Canker sores, also known as mouth ulcers, are small, infected wounds found in the mouth or on the tongue. They are circular in shape, and have a hypersensitive yellowish white center, with a raw, fleshy red ring around them. They appear only on the inside of the mouth, but never on the lips. Mouth ulcers are extremely common, with no single discernible underlying cause. They can be induced by hormonal changes, or sensitivity to medicine. One of the most common causes is an open wound in the mouth, caused by a clumsy dentist or an open scratch getting infected. Another common suspect is a food allergy and if this seems to be the case in your situation, you’d do well to consult your doctor.

Can Allergies Cause Canker Sores?Mouth ulcers happen to almost everyone. This is the most common ulcer the mouth can suffer from that isn’t classified as traumatic. The ulcers typically appear at the base of the gums, soft palate, inside of the mouth, or on the tongue. They are easily confused with cold sores, which appear on the lips. However, canker sores only appear on the interior mouth tissue.

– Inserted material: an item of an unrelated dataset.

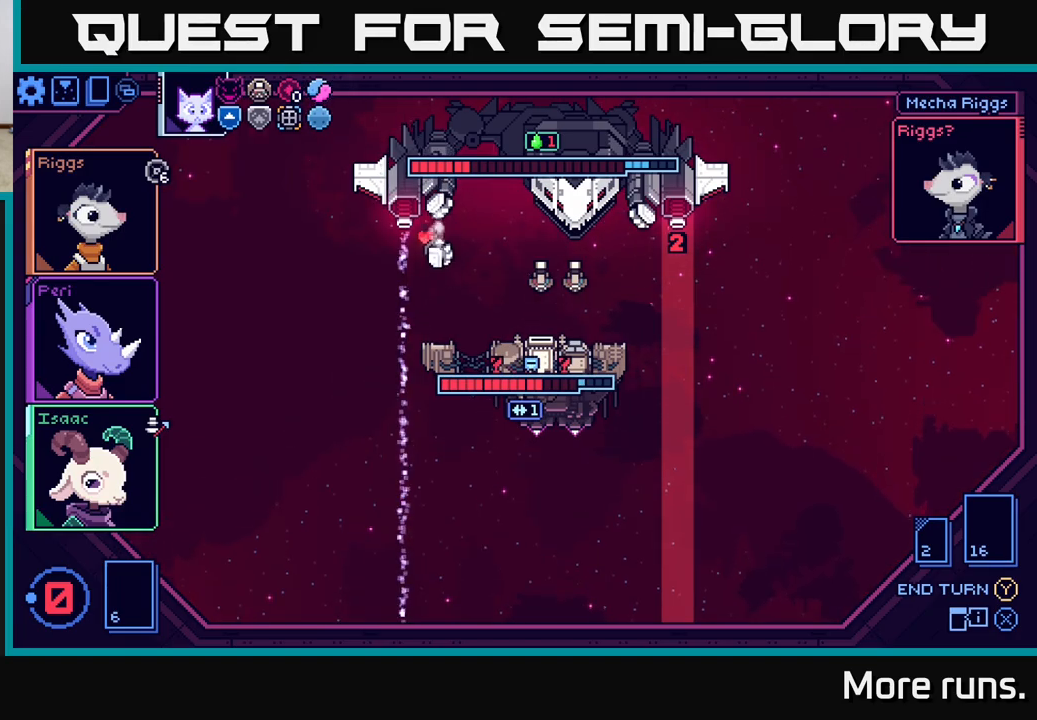
{"buttons": [], "left_stick": "center", "right_stick": "center", "events": []}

As mentioned previously, the ulcers appear as a ring of bright red flesh with a deep, white center. Usually, the reddening of the flesh is a sign that a sore is forming, and this is accompanied by a burning feeling. As we’ve state previously, the exact cause of these sores cannot be identified.

It is clear that the sores are the result of infection, but a wide variety of different causes lead to the exact same symptoms and doctors have yet to find the missing link. Known causes include food allergies, which will be discussed later on, hormonal changes and a weakened immune system.Can Allergies Cause Canker Sores?

Food allergies are among the most frequent allergic reactions. Allergies are caused by the over-function of the immune system, meaning that your body produces an immune reaction to substances which aren’t actually dangerous. Certain proteins in foods can sometimes alert someone’s immune system and the body responds by releasing antibodies, which in turn release other chemicals in your body that lead to the symptoms of an allergic reaction. These could appear as swollen lips, digestive issues, respiratory problems and rashes.

Food allergies are pretty standard, with a few kinds of food eliciting reactions from a large portion of the population. Fish, wheat, shellfish, milk, soy, and various nuts are the cause of 90% of all food allergies. Mouth ulcers, however, are generally induced by an allergic reaction to lemons, figs, chocolate, gluten, and others, so this is a rare occurrence.

If you are unsure as to what kind of food you are allergic to, an elimination diet is a good way to find out what might be causing the sores. Other than this, you should avoid foods that have sharp edges, like chips, or foods which are overly spicy. Using soft toothbrushes, peroxide based mouthwashes or topical creams also help get rid of ulcers quickly.